Researchers from Lawrence Livermore National Laboratory (LLNL) and Meta have created an open dataset of atomistic polymer chemistry. The dataset includes millions of quantum-accurate simulations designed to help AI model the complex behavior of plastics, films, batteries and other materials.

Credit: Graphic: Dan Herchek/LLNL Background Image: Evan Antoniuk/LLNL
The dataset, called Open Polymers 2026 (OPoly26), enables AI to learn patterns from millions of precomputed polymer structures in hours or days. The work builds on the Meta and Lawrence Berkeley National Laboratory (LBNL) led Open Molecules 2025 (OMol25) dataset, which contains open molecular data aimed at advancing AI-driven chemistry.
A quantum leap for materials science
The OPoly26 dataset contains more than 6 million density functional theory (DFT) calculations on polymeric chemical systems, making it nearly 10 times larger than the next largest comparable polymer dataset.
By generating critical missing data on polymers, the team aims to expand and democratize open datasets for materials scientists, accelerating the pace of discovery across polymer chemistry.
“This fills a huge gap,” said Evan Antoniuk, an LLNL materials scientist and OPoly26 co-principal investigator. “We see this as a community resource, one that we hope becomes the go-to starting point for anyone interested in performing atomistic simulations of polymers.”
LLNL contributed computational power and polymer domain knowledge to generate the dataset, running simulations to model how the polymers behave in real-world conditions. Meta contributed its computational resources to perform 1.2 billion core hours of DFT simulations and train MLIP models.
Exascale ambition: 1.2 billion core hours
The researchers used LLNL’s supercomputer, Tuolumne, leveraging this hardware to compress years of simulation work into months, enabling the dataset to reach a scale unmatched in polymer science.
“Comprehensive coverage of this chemical space is essential to the success of the OPoly26 dataset,” said LLNL staff scientist Nick Liesen. “We have worked to leverage pipelines that take us from a simple text string to fully atomistic representations of polymer dynamics at scale.”

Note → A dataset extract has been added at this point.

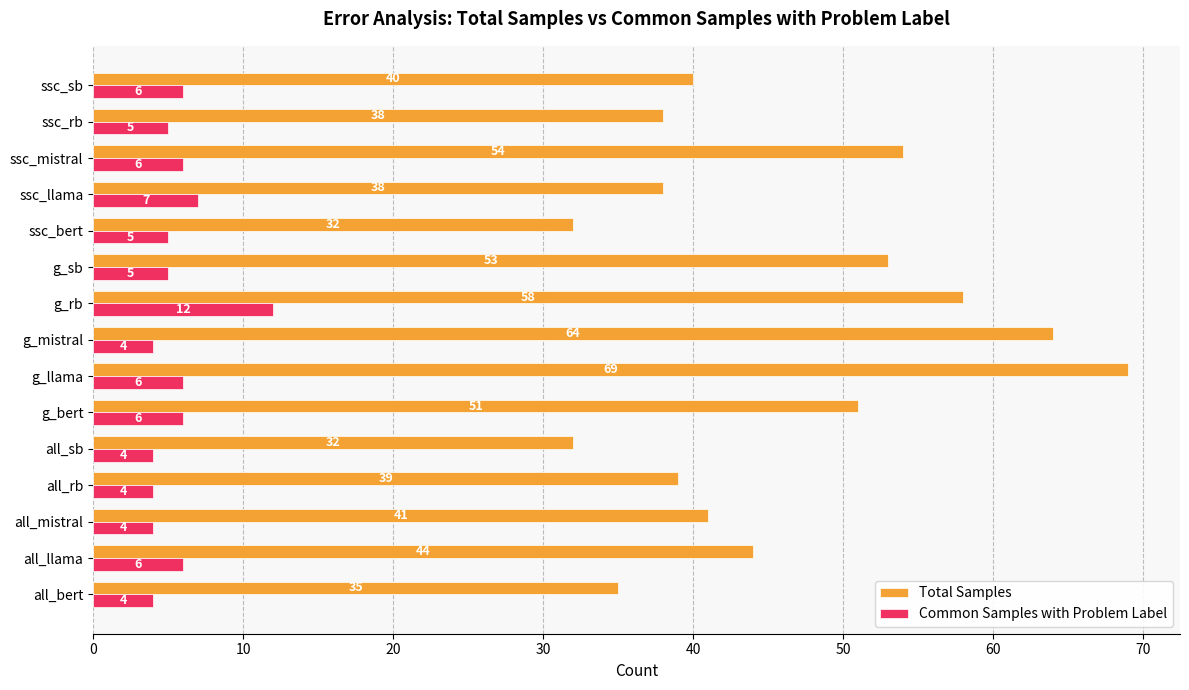

What is the highest value of the Total Samples series?

69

Meta researchers trained and benchmarked machine-learned interatomic potentials at scale, allowing the team to evaluate how well AI models generalize across small-molecule and polymer chemistry. They found substantial improvements in model accuracy when polymer data were incorporated alongside the small-molecule training sets.

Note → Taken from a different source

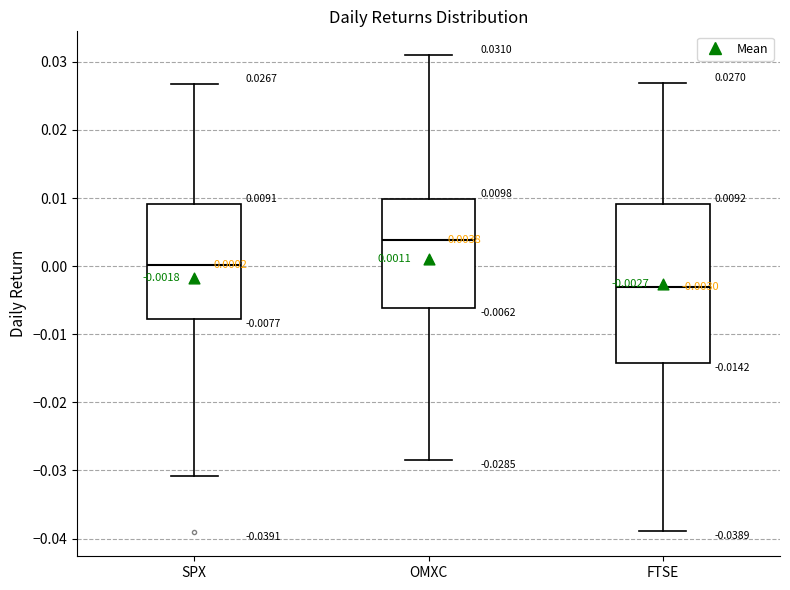

Which box is the tallest, from its lower edge to its upper edge?

FTSE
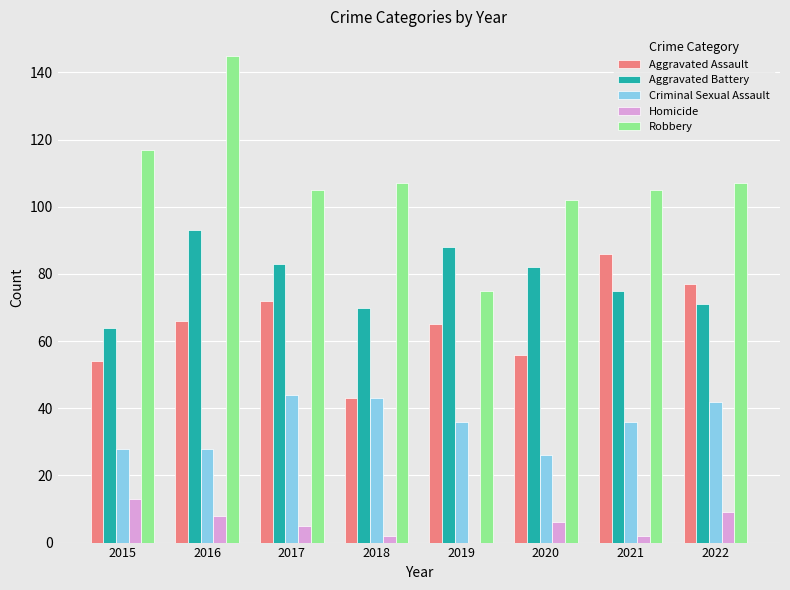

The value of Robbery at 2020 is 57. True or false?

False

Decoding reactivity and PFAS stability
Understanding why certain polymers, including PFAS-based materials, resist chemical change requires models that can accurately describe both reactive and nonreactive behavior. Capturing this behavior under realistic conditions required careful attention to reactive configurations, according to LBNL chemist and OPoly26 co-PI Sam Blau, who also previously co-led OMol25.
“Reactivity — the breakage and formation of chemical bonds — is central to polymer synthesis, manufacturing, aging and recycling, and to nanoscale patterning of polymer thin films for semiconductor manufacturing,” said Blau.

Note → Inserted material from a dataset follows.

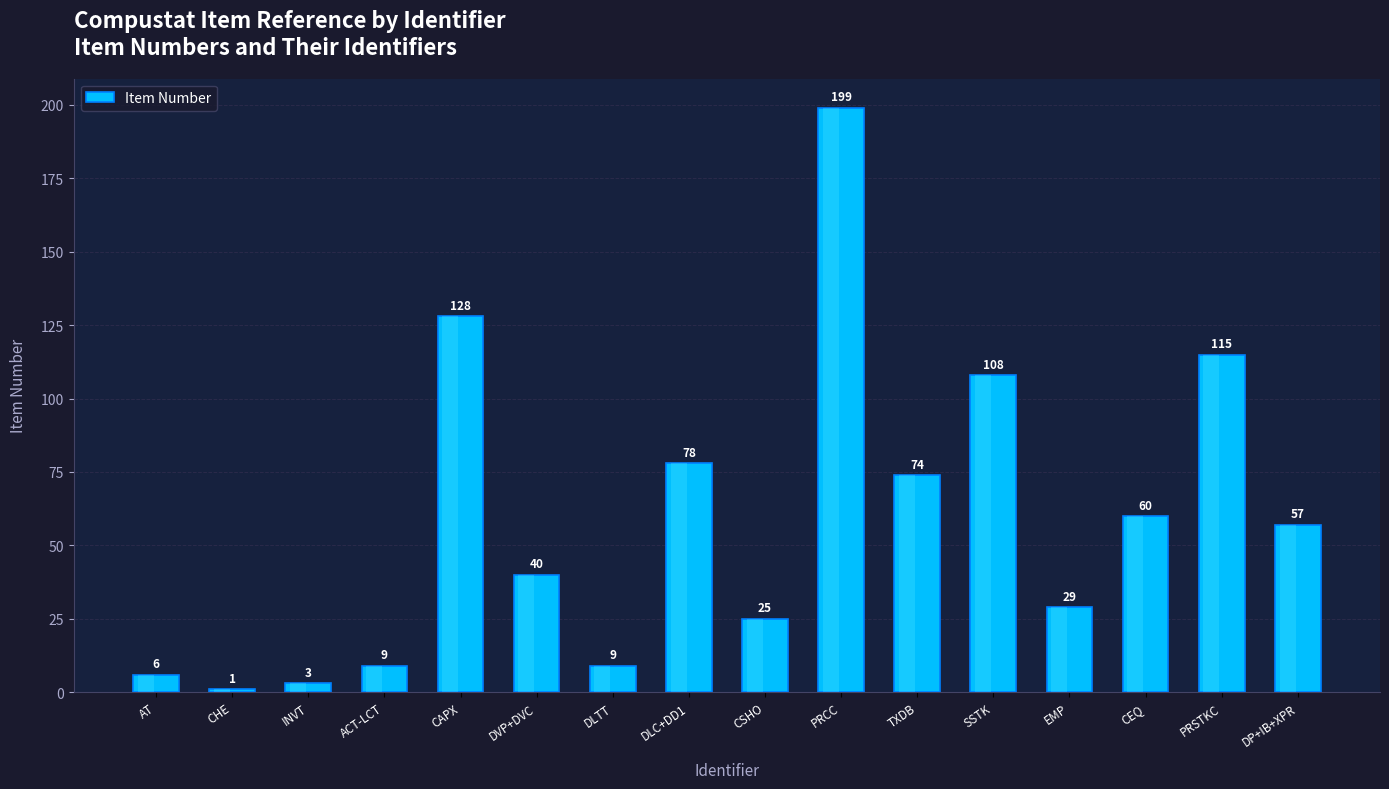

The chart shows a value of 96 at PRCC. True or false?

False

The paper introduces an initial suite of polymer-specific evaluation tasks to benchmark how effectively these models capture simulated polymer phenomena and interactions such as polymer solvation. Future work will include evaluating MLIP models against experimental measurements to gauge how well they capture real-world polymer properties.
The researchers are releasing OPoly26 under an open license to maximize reuse and reproducibility, making all data publicly available to fuel polymer advancements across academia, industry and government.